### 练习任务 1
抄写节选中以含有“For example, consider”的文字开头、以“set per line.”结尾的部分。

### 节选原文
*****

Zipper
Time Limit: 2000/1000 MS (Java/Others) Memory Limit: 65536/32768 K (Java/Others)
Total Submission(s): 12854 Accepted Submission(s): 4619
Problem Description
Given three strings, you are to determine whether the third string can be formed by combining the characters in the first two strings. The first two strings can be mixed arbitrarily, but each must stay in its original order.
For example, consider forming “tcraete” from “cat” and “tree”:
String A: cat
String B: tree
String C: tcraete
As you can see, we can form the third string by alternating characters from the two strings. As a second example, consider forming “catrtee” from “cat” and “tree”:
String A: cat
String B: tree
String C: catrtee
Finally, notice that it is impossible to form “cttaree” from “cat” and “tree”.
Input
The first line of input contains a single positive integer from 1 through 1000. It represents the number of data sets to follow. The processing for each data set is identical. The data sets appear on the following lines, one data set per line.

*****

### 相关记录
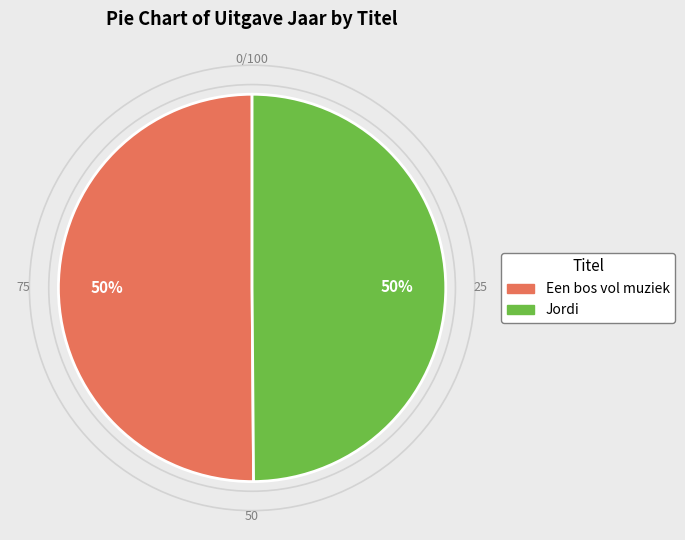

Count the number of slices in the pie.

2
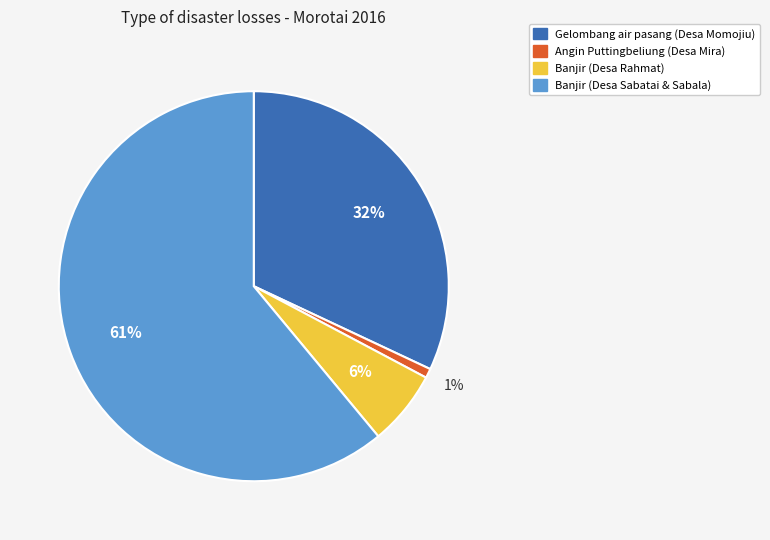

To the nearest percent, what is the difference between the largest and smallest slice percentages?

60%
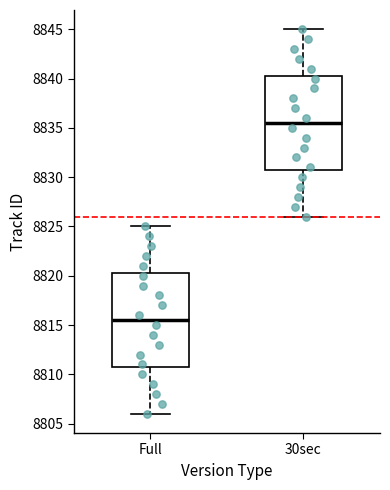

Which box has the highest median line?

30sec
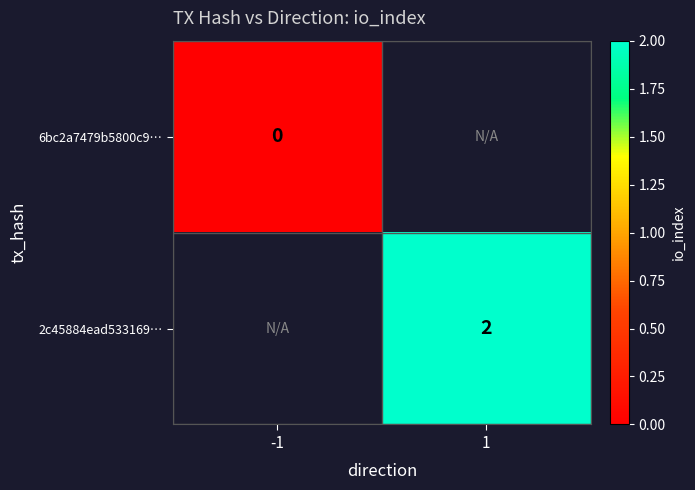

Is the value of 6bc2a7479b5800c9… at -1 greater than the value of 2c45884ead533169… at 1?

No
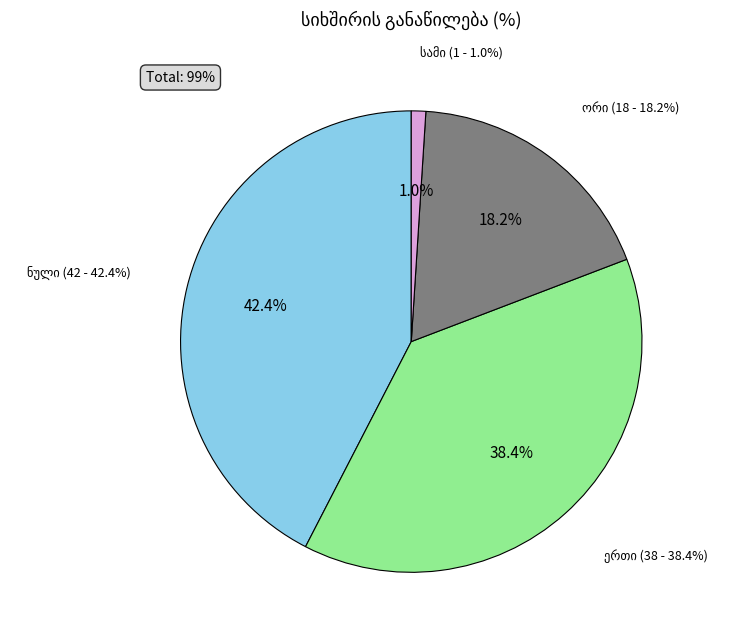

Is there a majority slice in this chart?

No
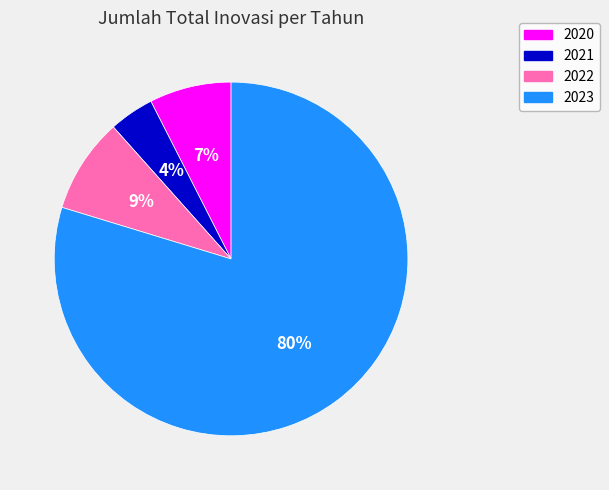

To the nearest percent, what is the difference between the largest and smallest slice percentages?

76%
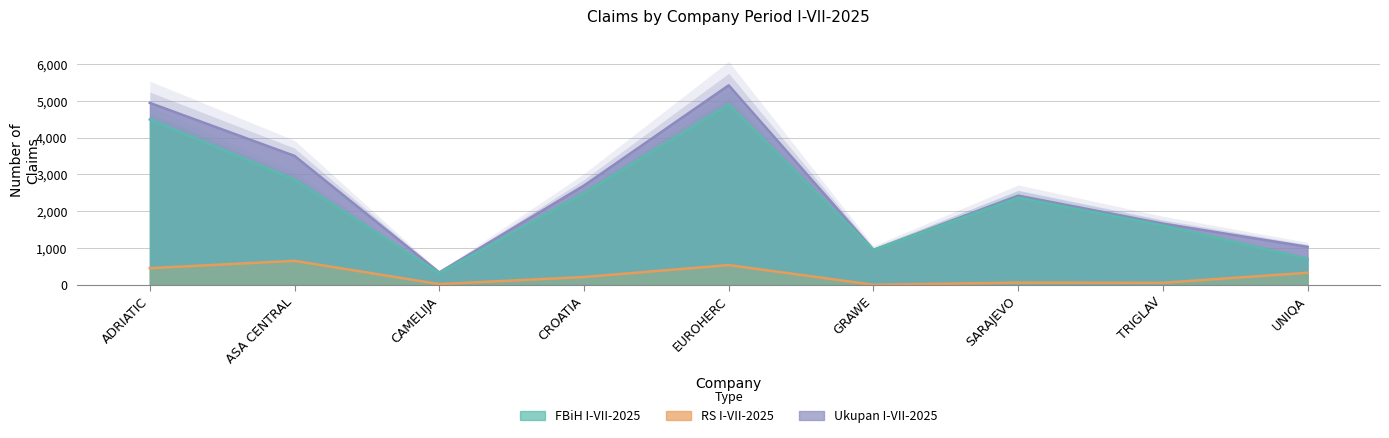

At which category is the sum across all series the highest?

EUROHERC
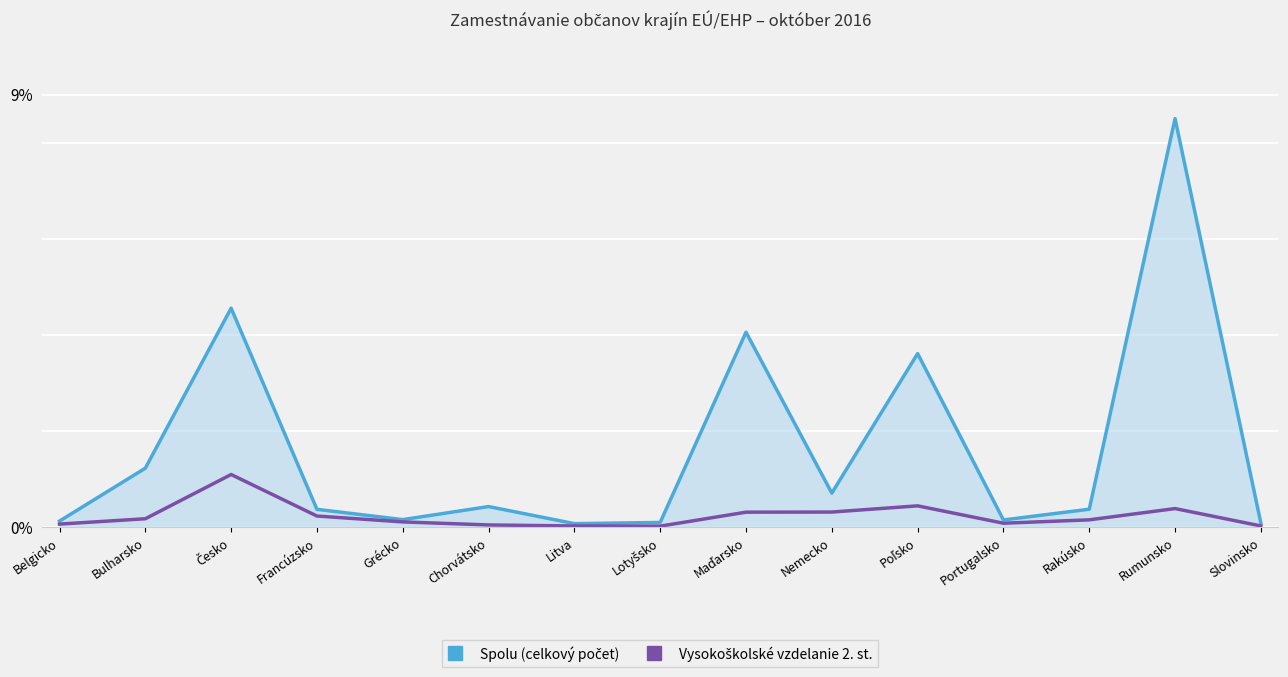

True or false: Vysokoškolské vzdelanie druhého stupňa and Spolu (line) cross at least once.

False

*****

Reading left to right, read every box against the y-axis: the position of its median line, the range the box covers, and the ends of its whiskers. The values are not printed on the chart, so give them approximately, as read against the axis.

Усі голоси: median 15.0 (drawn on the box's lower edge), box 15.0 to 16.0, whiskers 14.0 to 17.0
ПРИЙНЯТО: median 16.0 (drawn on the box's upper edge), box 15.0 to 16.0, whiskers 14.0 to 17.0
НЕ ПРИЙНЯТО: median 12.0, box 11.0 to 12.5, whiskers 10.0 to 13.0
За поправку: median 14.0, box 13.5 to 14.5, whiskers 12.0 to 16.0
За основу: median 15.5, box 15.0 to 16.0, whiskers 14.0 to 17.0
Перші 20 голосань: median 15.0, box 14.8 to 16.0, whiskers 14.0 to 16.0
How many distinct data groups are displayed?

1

*****

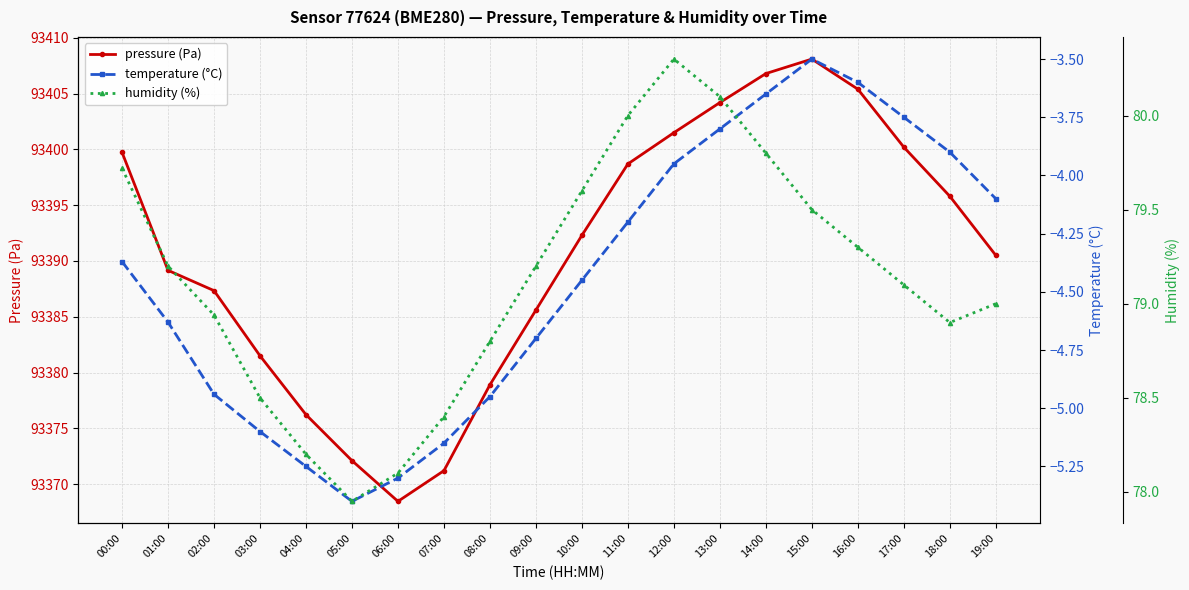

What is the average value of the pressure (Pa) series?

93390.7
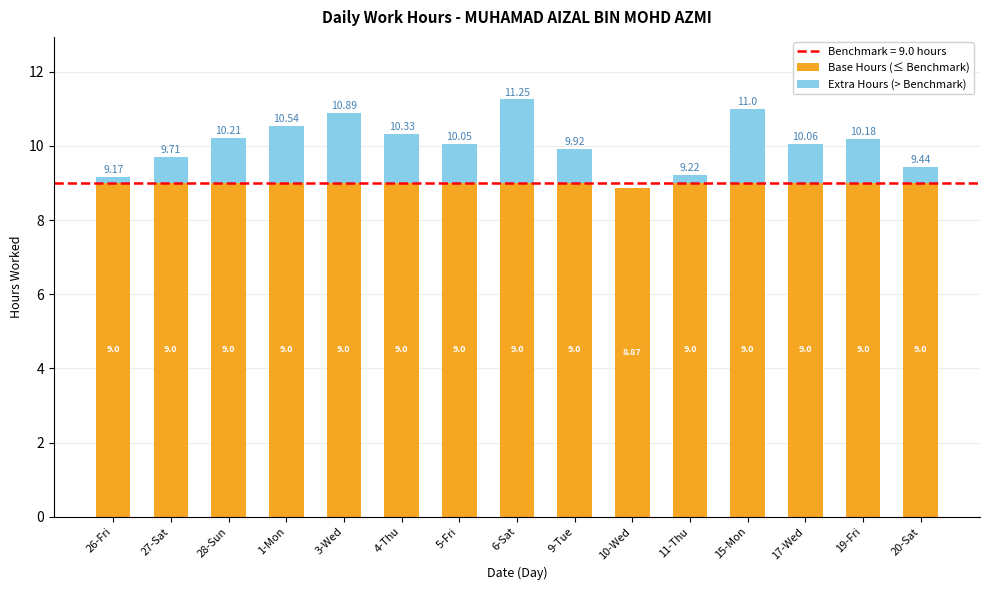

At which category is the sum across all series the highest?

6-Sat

*****

### 练习任务 2
逐字复述记录中从含有“Усі голоси: median”的那一行起，到含有“How many distinct data groups are displayed?”的那一行止的各行，首尾两行均包括在内。

### 参考答案 1
For example, consider forming “tcraete” from “cat” and “tree”:
String A: cat
String B: tree
String C: tcraete
As you can see, we can form the third string by alternating characters from the two strings. As a second example, consider forming “catrtee” from “cat” and “tree”:
String A: cat
String B: tree
String C: catrtee
Finally, notice that it is impossible to form “cttaree” from “cat” and “tree”.
Input
The first line of input contains a single positive integer from 1 through 1000. It represents the number of data sets to follow. The processing for each data set is identical. The data sets appear on the following lines, one data set per line.

### 参考答案 2
Усі голоси: median 15.0 (drawn on the box's lower edge), box 15.0 to 16.0, whiskers 14.0 to 17.0
ПРИЙНЯТО: median 16.0 (drawn on the box's upper edge), box 15.0 to 16.0, whiskers 14.0 to 17.0
НЕ ПРИЙНЯТО: median 12.0, box 11.0 to 12.5, whiskers 10.0 to 13.0
За поправку: median 14.0, box 13.5 to 14.5, whiskers 12.0 to 16.0
За основу: median 15.5, box 15.0 to 16.0, whiskers 14.0 to 17.0
Перші 20 голосань: median 15.0, box 14.8 to 16.0, whiskers 14.0 to 16.0
How many distinct data groups are displayed?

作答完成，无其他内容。